1793. Maximum Score of a Good Subarray - Explanation

1. Brute Force

class Solution:
    def maximumScore(self, nums: List[int], k: int) -> int:
        n, res = len(nums), 0

        for i in range(k + 1):
            minEle = nums[i]
            for j in range(i, n):
                minEle = min(minEle, nums[j])
                if j >= k:
                    res = max(res, minEle * (j - i + 1))

        return res

Time & Space Complexity

Time complexity: $O(n ^ 2)$
Space complexity: $O(1)$ extra space.

2. Binary Search

class Solution:
    def maximumScore(self, nums: List[int], k: int) -> int:
        n, res = len(nums), 0
        arr = nums[:]

        for i in range(k - 1, -1, -1):
            arr[i] = min(arr[i], arr[i + 1])
        for i in range(k + 1, n):
            arr[i] = min(arr[i], arr[i - 1])

        left_arr = arr[:k+1]
        right_arr = arr[k:]

        def find_right(target):
            lo, hi = 0, len(right_arr) - 1
            pos = 0
            while lo <= hi:
                mid = (lo + hi) // 2
                if right_arr[mid] >= target:
                    pos = mid
                    lo = mid + 1
                else:
                    hi = mid - 1
            return pos

        for minVal in set(arr):
            l = bisect_left(left_arr, minVal)
            r = find_right(minVal)
            res = max(res, minVal * (k - l + 1 + r))
        return res

Time & Space Complexity

Time complexity: $O(n \log n)$
Space complexity: $O(n)$

3. Binary Search (Overwriting the Input)

class Solution:
    def maximumScore(self, nums: List[int], k: int) -> int:
        n, res = len(nums), 0

        for i in range(k - 1, -1, -1):
            nums[i] = min(nums[i], nums[i + 1])
        for i in range(k + 1, n):
            nums[i] = min(nums[i], nums[i - 1])
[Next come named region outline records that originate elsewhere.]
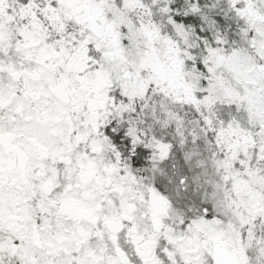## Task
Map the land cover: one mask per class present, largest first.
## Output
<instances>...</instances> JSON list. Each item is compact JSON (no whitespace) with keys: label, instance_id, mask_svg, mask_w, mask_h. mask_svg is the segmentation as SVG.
<instances>
[{"label":"snow or ice","instance_id":"obj_1","mask_svg":"<svg viewBox=\"0 0 264 264\" xmlns=\"http://www.w3.org/2000/svg\"><path fill=\"white\" fill-rule=\"evenodd\" d=\"M0 264H264V0H0Z\"/></svg>","mask_w":264,"mask_h":264}]
</instances>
        def find_left(target):
            lo, hi = 0, k
            while lo <= hi:
                mid = (lo + hi) // 2
                if nums[mid] < target:
                    lo = mid + 1
                else:
                    hi = mid - 1
            return lo

        def find_right(target):
            lo, hi = k, n - 1
            while lo <= hi:
                mid = (lo + hi) // 2
                if nums[mid] >= target:
                    lo = mid + 1
                else:
                    hi = mid - 1
            return hi

        for minVal in set(nums):
            i = find_left(minVal)
            j = find_right(minVal)
            res = max(res, minVal * (j - i + 1))
        return res

Time & Space Complexity

Time complexity: $O(n \log n)$
Space complexity: $O(n)$

4. Monotonic Stack

class Solution:
    def maximumScore(self, nums: List[int], k: int) -> int:
        n, res = len(nums), 0
        stack = []

        for i in range(n + 1):
            while stack and (i == n or nums[stack[-1]] >= nums[i]):
                mini = nums[stack.pop()]
                j = stack[-1] if stack else -1
                if j < k < i:
                    res = max(res, mini * (i - j - 1))
            stack.append(i)

        return res

Time & Space Complexity

Time complexity: $O(n)$
Space complexity: $O(n)$

5. Greedy + Two Pointers

class Solution:
    def maximumScore(self, nums: List[int], k: int) -> int:
        l = r = k
        res = nums[k]
        cur_min = nums[k]

        while l > 0 or r < len(nums) - 1:
            left = nums[l - 1] if l > 0 else 0
            right = nums[r + 1] if r < len(nums) - 1 else 0

            if left > right:
                l -= 1
                cur_min = min(cur_min, left)
            else:
                r += 1
                cur_min = min(cur_min, right)

            res = max(res, cur_min * (r - l + 1))

        return res

Time & Space Complexity

Time complexity: $O(n)$
Space complexity: $O(1)$ extra space.